A Formal System of Axiomatic Set Theory in Coq

Abstract

Formal verification technology has been widely applied in the fields of mathematics and computer science. The formalization of fundamental mathematical theories is particularly essential. Axiomatic set theory is a foundational system of mathematics and has important applications in computer science. Most of the basic concepts and theories in computer science are described and demonstrated in terms of set theory. In this paper, we present a formal system of axiomatic set theory based on the Coq proof assistant. The axiomatic system used in the formal system refers to Morse-Kelley set theory which is a relatively complete and concise axiomatic set theory. In this formal system, we complete the formalization of the basic definitions of sets, functions, ordinal numbers, and cardinal numbers and prove the most commonly used theorems in Coq. Moreover, the non-negative integers are defined, and Peano’s postulates are proved as theorems. According to the axiom of choice, we also present formal proofs of the Hausdorff maximal principle and Schroeder-Bernstein theorem. The whole formalization of the system includes eight axioms, one axiom schema, 62 definitions, and 148 corollaries or theorems.

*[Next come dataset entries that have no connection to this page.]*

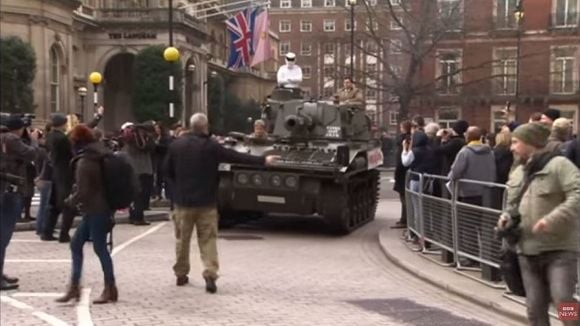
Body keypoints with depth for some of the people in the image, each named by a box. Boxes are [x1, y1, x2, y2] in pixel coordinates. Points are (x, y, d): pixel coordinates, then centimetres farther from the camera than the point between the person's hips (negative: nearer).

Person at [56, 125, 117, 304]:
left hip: (96, 210, -9)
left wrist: (70, 200, -1)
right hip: (98, 209, 9)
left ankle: (110, 289, 11)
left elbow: (82, 193, -19)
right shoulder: (98, 156, 9)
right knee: (76, 244, 12)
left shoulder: (84, 162, -18)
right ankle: (74, 286, 15)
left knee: (100, 248, 0)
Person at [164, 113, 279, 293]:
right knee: (208, 240, 2)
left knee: (182, 239, 14)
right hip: (206, 202, -3)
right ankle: (210, 275, -10)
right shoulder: (211, 146, -11)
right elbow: (237, 157, -9)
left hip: (182, 201, 3)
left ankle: (181, 274, 22)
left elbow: (168, 170, 7)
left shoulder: (176, 144, -1)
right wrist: (263, 160, -4)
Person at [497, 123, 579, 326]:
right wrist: (506, 217, 3)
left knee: (563, 299, -20)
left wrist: (552, 219, -27)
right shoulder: (516, 174, 15)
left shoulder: (558, 164, -7)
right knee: (535, 308, 9)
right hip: (528, 250, 7)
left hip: (559, 248, -7)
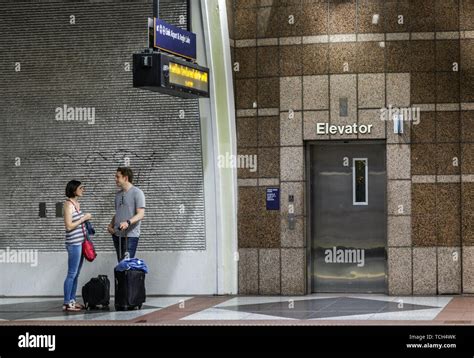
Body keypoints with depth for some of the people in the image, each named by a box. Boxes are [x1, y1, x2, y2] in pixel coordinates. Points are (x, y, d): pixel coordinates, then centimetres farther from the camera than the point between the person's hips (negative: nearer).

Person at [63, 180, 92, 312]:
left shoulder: (77, 203, 13)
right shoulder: (68, 204, -13)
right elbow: (69, 226, -18)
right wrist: (83, 218, -13)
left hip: (80, 242, 9)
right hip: (74, 243, -9)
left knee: (76, 274, 12)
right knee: (72, 274, -5)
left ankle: (72, 301, 18)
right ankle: (67, 303, -1)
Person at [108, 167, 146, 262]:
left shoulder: (137, 193, -7)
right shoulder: (118, 194, 17)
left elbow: (141, 214, -15)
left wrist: (128, 222, -31)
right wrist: (110, 225, 7)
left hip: (130, 235, -7)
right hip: (117, 234, 7)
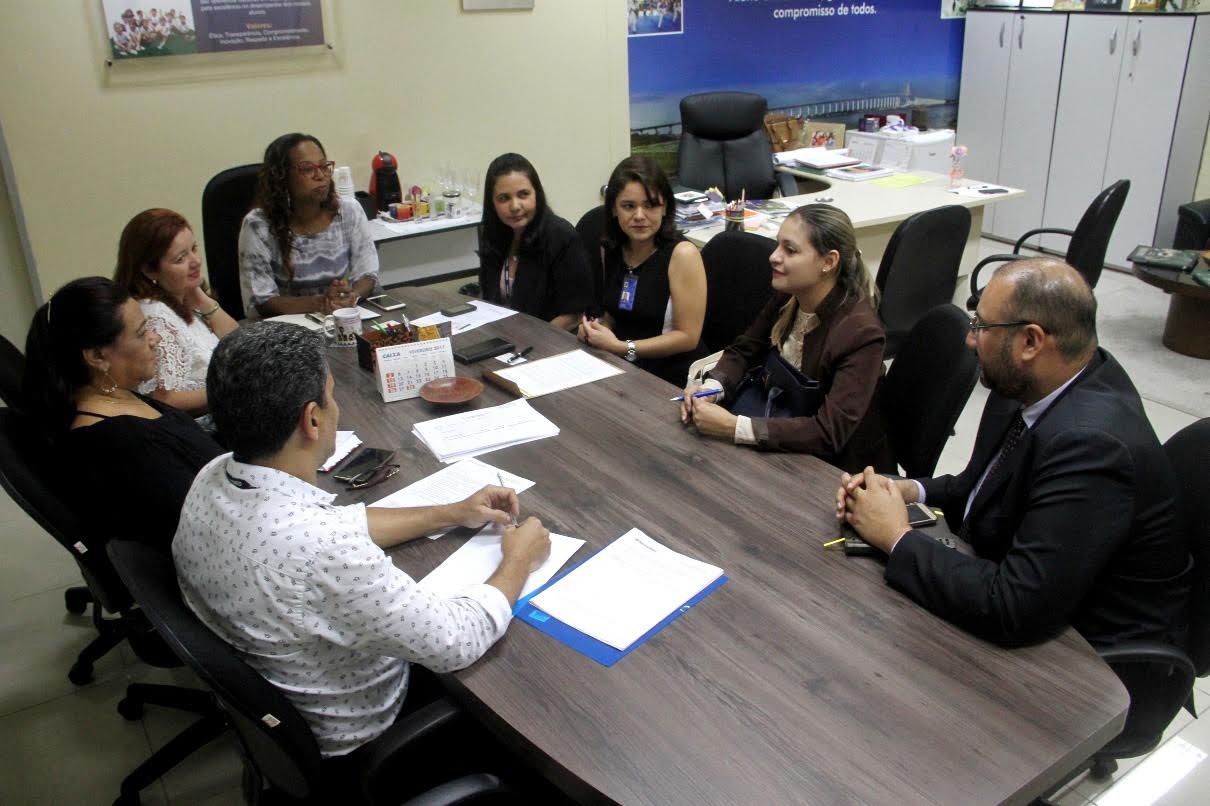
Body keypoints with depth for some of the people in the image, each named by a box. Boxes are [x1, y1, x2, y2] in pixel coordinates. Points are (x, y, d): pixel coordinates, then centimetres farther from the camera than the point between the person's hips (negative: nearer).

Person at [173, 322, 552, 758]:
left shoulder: (215, 477, -14)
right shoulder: (317, 550, -41)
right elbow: (455, 643, -29)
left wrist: (453, 513, 3)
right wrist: (518, 561, -12)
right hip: (345, 738, -6)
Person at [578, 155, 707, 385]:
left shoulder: (682, 254, -13)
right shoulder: (611, 249, 6)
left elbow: (688, 336, -12)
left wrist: (621, 347, -16)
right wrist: (596, 328, -2)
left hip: (673, 379, -6)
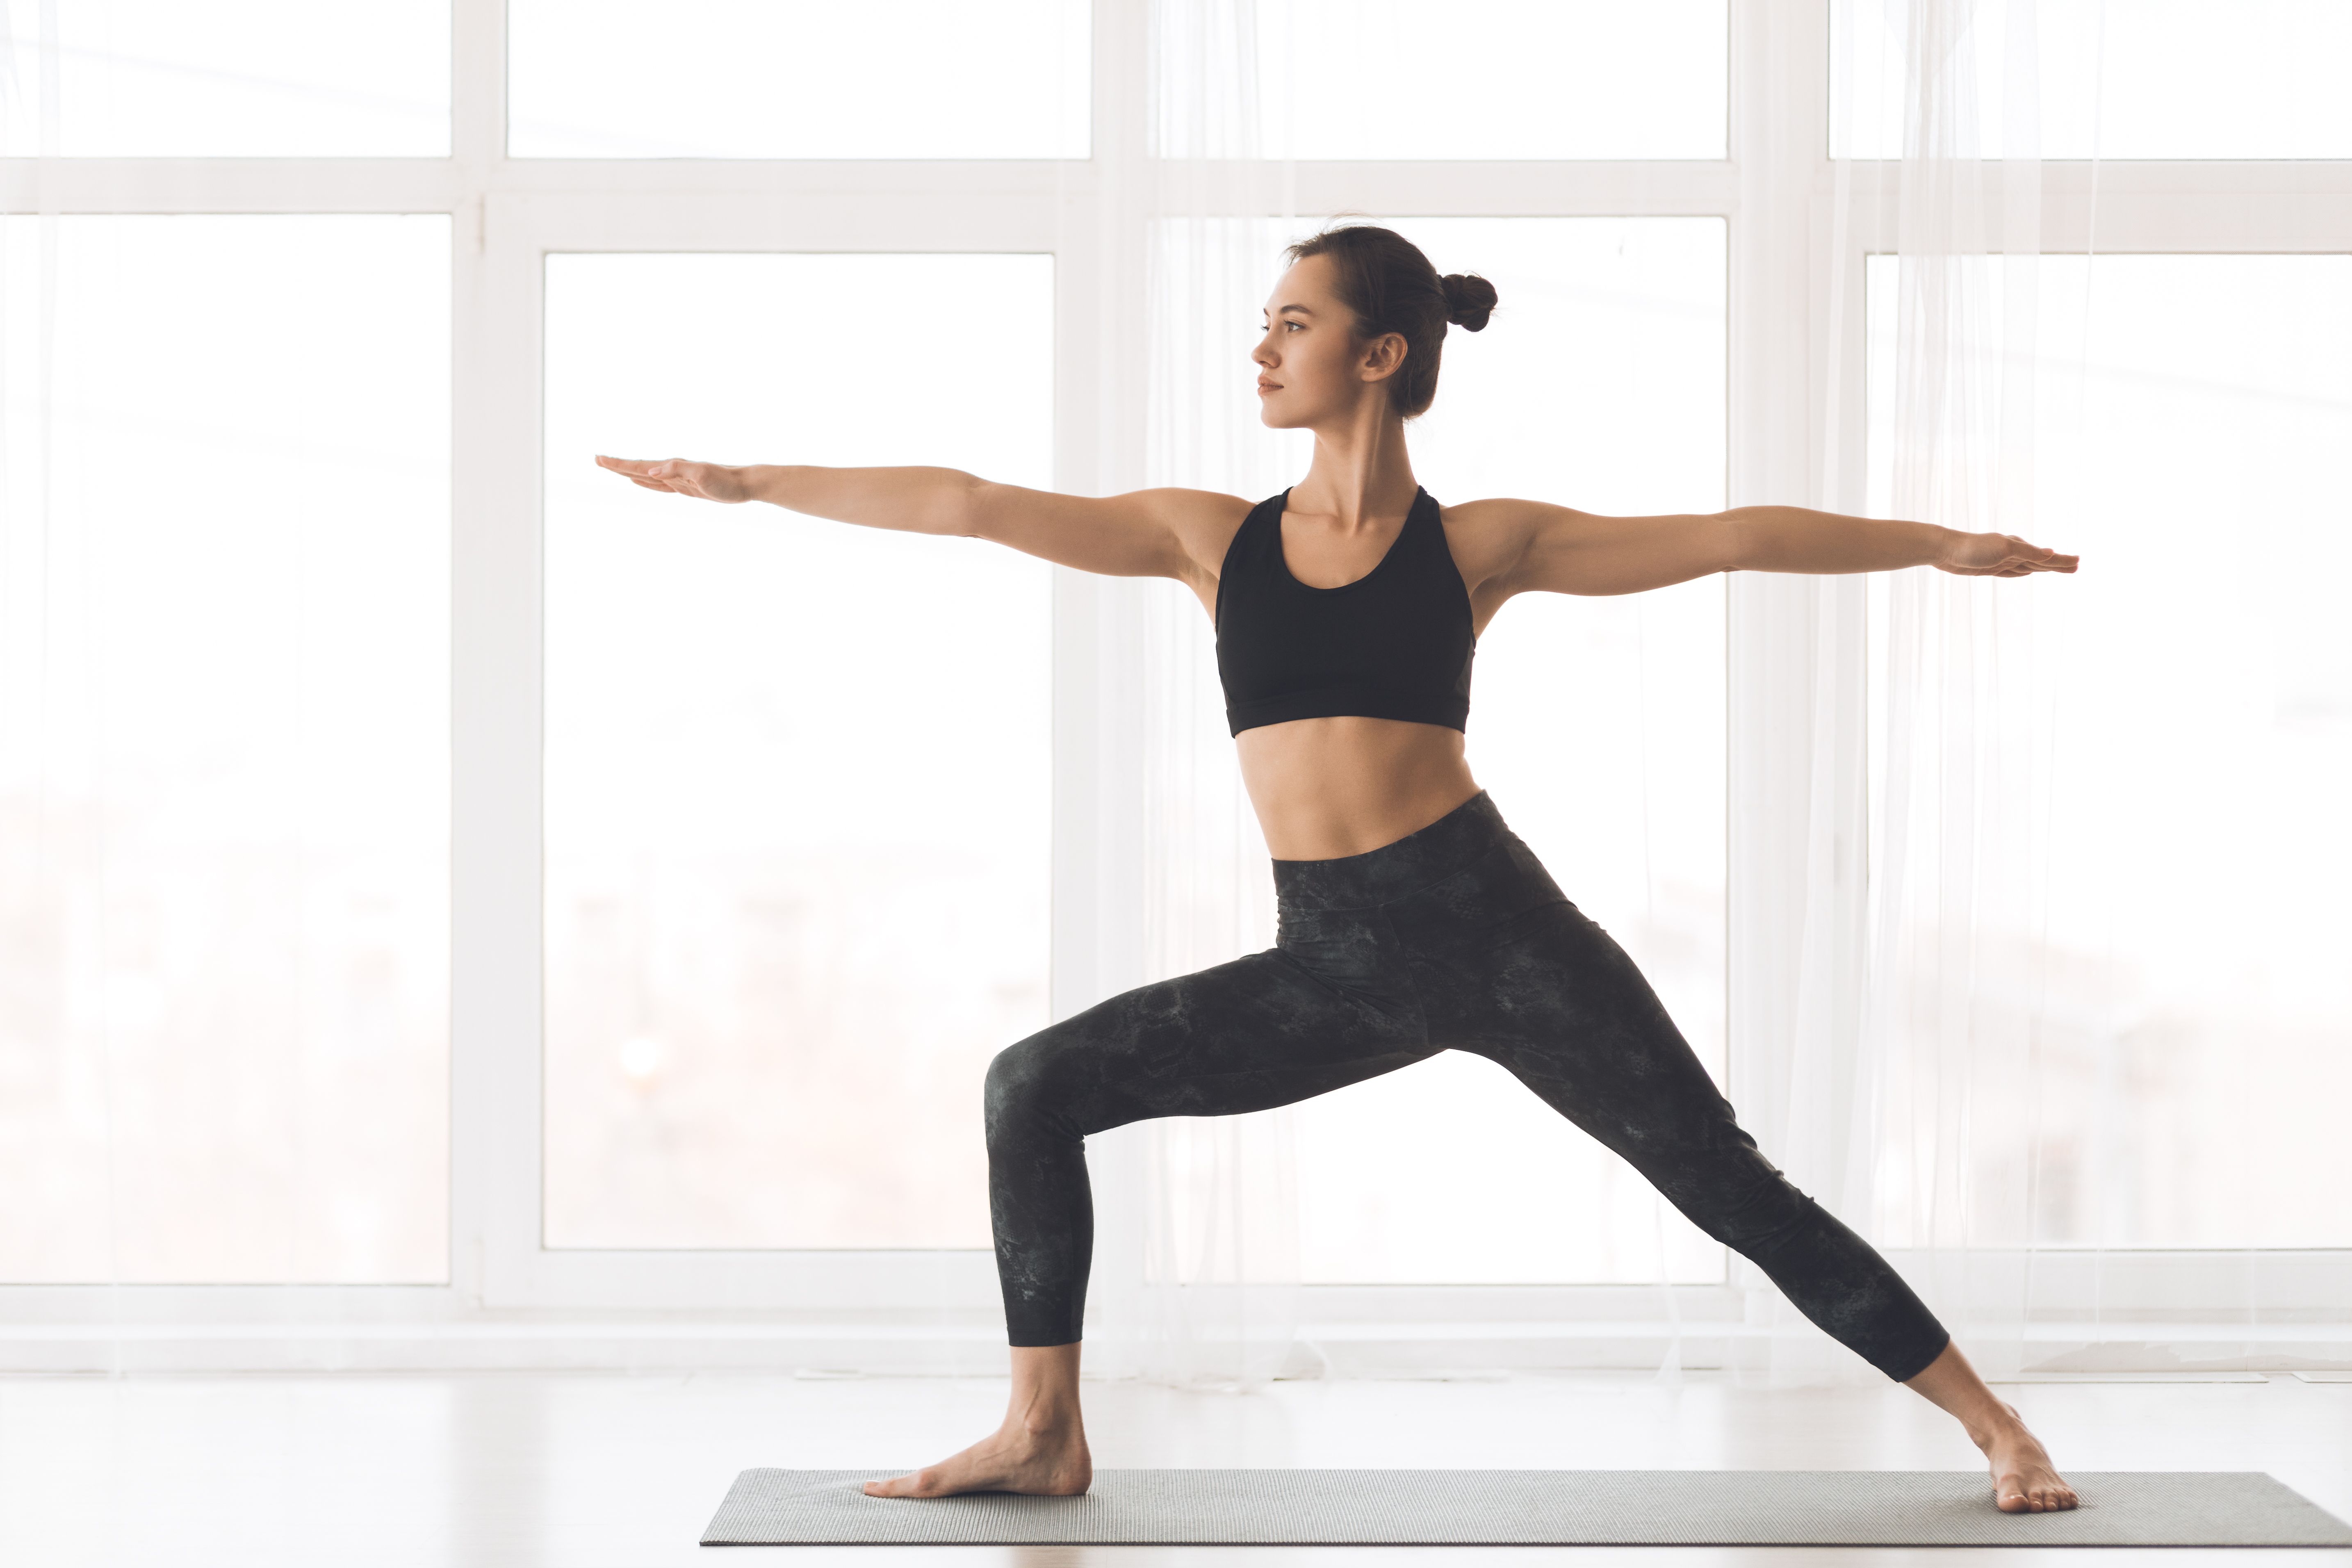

The “axiomatic set theory” formal system is free from the more apparent paradoxes, and a complete axiomatic system is constructed through it. It is designed to give a foundation for mathematics quickly and naturally. On the basis of the system, we can prove many famous mathematical theorems and quickly formalize the theories of topology, modern algebra, data structure, database, artificial intelligence, and so on. It will become an essential theoretical basis for mathematics, computer science, philosophy, and other disciplines.